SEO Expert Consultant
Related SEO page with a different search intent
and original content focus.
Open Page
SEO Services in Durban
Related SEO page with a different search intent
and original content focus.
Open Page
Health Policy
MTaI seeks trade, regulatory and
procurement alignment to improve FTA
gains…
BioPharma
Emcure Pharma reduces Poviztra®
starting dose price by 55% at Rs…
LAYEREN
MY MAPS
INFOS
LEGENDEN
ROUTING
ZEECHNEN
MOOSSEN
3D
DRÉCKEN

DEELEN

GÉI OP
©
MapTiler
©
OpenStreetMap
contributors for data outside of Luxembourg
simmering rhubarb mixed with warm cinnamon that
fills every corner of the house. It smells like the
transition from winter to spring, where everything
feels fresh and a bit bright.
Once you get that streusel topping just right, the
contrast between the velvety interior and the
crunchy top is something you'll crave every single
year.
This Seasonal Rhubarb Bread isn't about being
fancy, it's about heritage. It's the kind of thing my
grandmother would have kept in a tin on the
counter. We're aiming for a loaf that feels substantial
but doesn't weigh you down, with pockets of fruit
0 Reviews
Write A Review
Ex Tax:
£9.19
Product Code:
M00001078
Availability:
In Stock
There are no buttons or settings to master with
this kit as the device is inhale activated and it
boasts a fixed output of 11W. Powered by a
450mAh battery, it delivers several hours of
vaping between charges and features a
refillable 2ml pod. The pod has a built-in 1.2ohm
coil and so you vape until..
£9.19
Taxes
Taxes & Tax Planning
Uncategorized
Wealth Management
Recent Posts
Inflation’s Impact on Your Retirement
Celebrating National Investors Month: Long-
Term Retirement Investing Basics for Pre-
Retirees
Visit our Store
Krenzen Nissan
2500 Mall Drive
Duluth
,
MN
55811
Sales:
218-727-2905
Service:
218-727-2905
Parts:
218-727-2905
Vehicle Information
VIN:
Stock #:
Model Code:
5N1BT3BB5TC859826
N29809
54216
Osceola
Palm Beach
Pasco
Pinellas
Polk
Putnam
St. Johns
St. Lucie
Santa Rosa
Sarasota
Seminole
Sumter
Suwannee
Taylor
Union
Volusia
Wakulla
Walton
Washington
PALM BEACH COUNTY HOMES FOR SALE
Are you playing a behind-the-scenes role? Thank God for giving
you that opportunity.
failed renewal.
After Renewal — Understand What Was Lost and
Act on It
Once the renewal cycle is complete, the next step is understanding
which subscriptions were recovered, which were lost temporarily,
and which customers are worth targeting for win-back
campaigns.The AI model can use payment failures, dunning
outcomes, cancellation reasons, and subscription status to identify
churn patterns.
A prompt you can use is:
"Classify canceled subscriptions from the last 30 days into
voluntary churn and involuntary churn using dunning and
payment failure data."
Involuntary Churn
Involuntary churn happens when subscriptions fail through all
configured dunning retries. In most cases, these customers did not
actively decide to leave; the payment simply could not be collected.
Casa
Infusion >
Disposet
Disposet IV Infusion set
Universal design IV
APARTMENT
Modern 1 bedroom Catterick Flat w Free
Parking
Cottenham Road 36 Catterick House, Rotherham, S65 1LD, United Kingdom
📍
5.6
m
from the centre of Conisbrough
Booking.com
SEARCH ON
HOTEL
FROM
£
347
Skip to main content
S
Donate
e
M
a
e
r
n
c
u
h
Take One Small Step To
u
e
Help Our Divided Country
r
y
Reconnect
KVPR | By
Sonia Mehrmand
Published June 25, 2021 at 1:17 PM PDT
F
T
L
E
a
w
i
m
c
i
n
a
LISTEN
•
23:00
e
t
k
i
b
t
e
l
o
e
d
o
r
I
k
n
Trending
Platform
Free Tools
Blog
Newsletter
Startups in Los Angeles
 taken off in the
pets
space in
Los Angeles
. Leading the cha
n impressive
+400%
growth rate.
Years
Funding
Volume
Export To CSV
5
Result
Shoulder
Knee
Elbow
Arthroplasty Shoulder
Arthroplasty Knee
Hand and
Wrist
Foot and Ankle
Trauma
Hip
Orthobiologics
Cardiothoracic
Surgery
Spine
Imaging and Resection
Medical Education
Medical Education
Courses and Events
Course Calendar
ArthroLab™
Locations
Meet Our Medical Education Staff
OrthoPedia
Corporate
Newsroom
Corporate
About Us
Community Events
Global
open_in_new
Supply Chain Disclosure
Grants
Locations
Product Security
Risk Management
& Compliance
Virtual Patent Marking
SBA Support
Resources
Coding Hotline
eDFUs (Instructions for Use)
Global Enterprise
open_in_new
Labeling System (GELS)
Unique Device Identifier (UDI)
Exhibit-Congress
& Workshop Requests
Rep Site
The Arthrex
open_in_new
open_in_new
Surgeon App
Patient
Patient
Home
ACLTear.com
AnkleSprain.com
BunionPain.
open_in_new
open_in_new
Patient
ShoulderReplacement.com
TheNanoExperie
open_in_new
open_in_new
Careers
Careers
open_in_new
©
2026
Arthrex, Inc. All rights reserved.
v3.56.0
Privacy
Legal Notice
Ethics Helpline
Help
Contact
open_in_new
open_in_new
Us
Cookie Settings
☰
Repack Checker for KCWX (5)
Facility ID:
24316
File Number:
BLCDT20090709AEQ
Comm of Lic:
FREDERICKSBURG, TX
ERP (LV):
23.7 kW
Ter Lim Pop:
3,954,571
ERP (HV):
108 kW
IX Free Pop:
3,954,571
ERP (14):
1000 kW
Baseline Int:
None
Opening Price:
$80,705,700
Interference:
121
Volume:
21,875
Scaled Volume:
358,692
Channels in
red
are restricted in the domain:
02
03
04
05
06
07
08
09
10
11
____________
Task instructions —
Each line from the first line of the entries up to and including the line containing "fills every corner" should be transcribed exactly, with all other lines left out.

Task result —
SEO Expert Consultant
Related SEO page with a different search intent
and original content focus.
Open Page
SEO Services in Durban
Related SEO page with a different search intent
and original content focus.
Open Page
Health Policy
MTaI seeks trade, regulatory and
procurement alignment to improve FTA
gains…
BioPharma
Emcure Pharma reduces Poviztra®
starting dose price by 55% at Rs…
LAYEREN
MY MAPS
INFOS
LEGENDEN
ROUTING
ZEECHNEN
MOOSSEN
3D
DRÉCKEN

DEELEN

GÉI OP
©
MapTiler
©
OpenStreetMap
contributors for data outside of Luxembourg
simmering rhubarb mixed with warm cinnamon that
fills every corner of the house. It smells like the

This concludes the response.